Узнав, что большое начальство на совещании присутствовать не будет, институт Академии наук направил в качестве своего представителя аспиранта Никандрова — как бывшего сотрудника главка, к тому же работавшего некоторое время на Сосновском комбинате. Проектный институт был представлен неизменным Парамоновым.

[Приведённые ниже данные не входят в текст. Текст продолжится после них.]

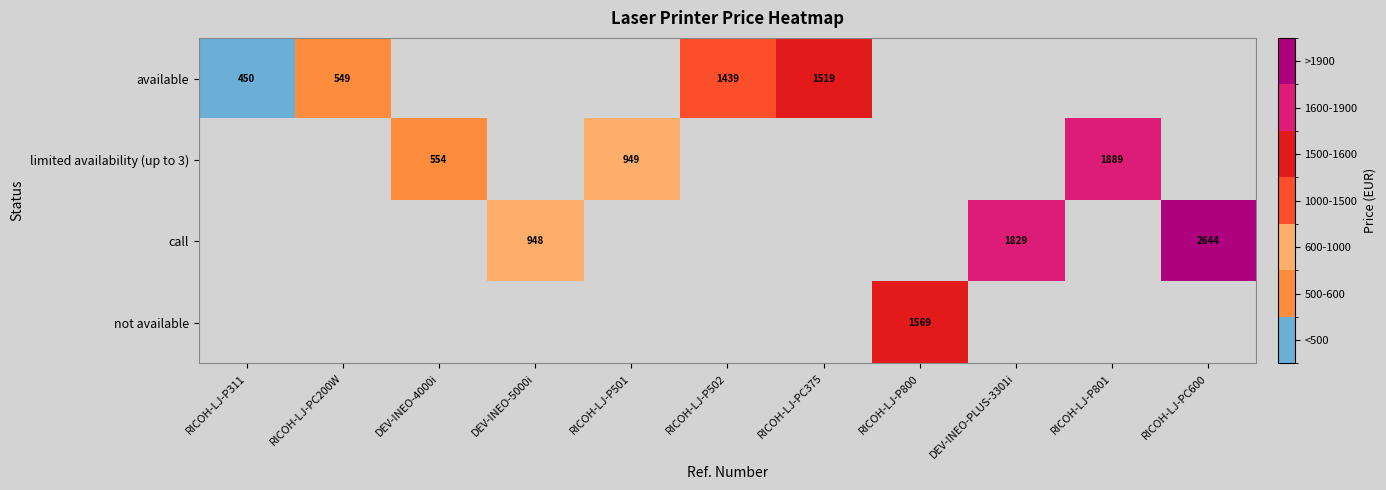

The value of limited availability (up to 3) at RICOH-LJ-P801 is 2887. True or false?

False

Северцев не без интереса наблюдал за поведением этих людей. Птицын, усевшись за стол начальника отдела, почувствовал в себе, видимо, некую величавую деловитость, даже движения его стали спокойнее, медлительнее, в голосе сразу зазвучали металлические нотки. Приятно округлым жестом он пригласил всех подсаживаться поближе. «Должно быть, из Сашки все-таки мог выйти хоть какой-то актер!..» — подумал Северцев. Никандров, казалось, не замечал Северцева, и в то же время Михаил Васильевич не раз чувствовал на себе его опасливый взгляд. Парамонов тоскливо смотрел в окошко, всем своим видом показывая, что он вынужден попусту тратить время.
Стеклов сел в центре длинного стола и нервно откашлялся, он чувствовал себя явно не в своей тарелке. О предложении Северцева ему рассказал начальник отдела буквально на ходу, за полчаса до назначенного совещания, не успел он ознакомиться и с новыми запасами руд по Сосновке, поэтому в роли председателя испытывал явную неловкость. Его худое, тонкое лицо с глубокими морщинами вопрошающе поворачивалось к каждому участнику совещания, но никто не изъявлял желания начать дискуссию. Молчание затянулось, и Стеклов, решительным жестом поправив на переносице темные роговые очки, обратился к Птицыну:
— Вы готовили вопрос по Сосновке, пожалуйста, доложите в двух словах его суть.
Птицын произнес вступительную речь, в которой подчеркнул важность обсуждаемого вопроса, отдал должное смелости технической мысли автора предложения и в заключение заявил, что данное совещание является предварительным и в силу этого не должно принимать каких-либо рекомендаций по вопросу, подлежащему еще научной и проектной проработке.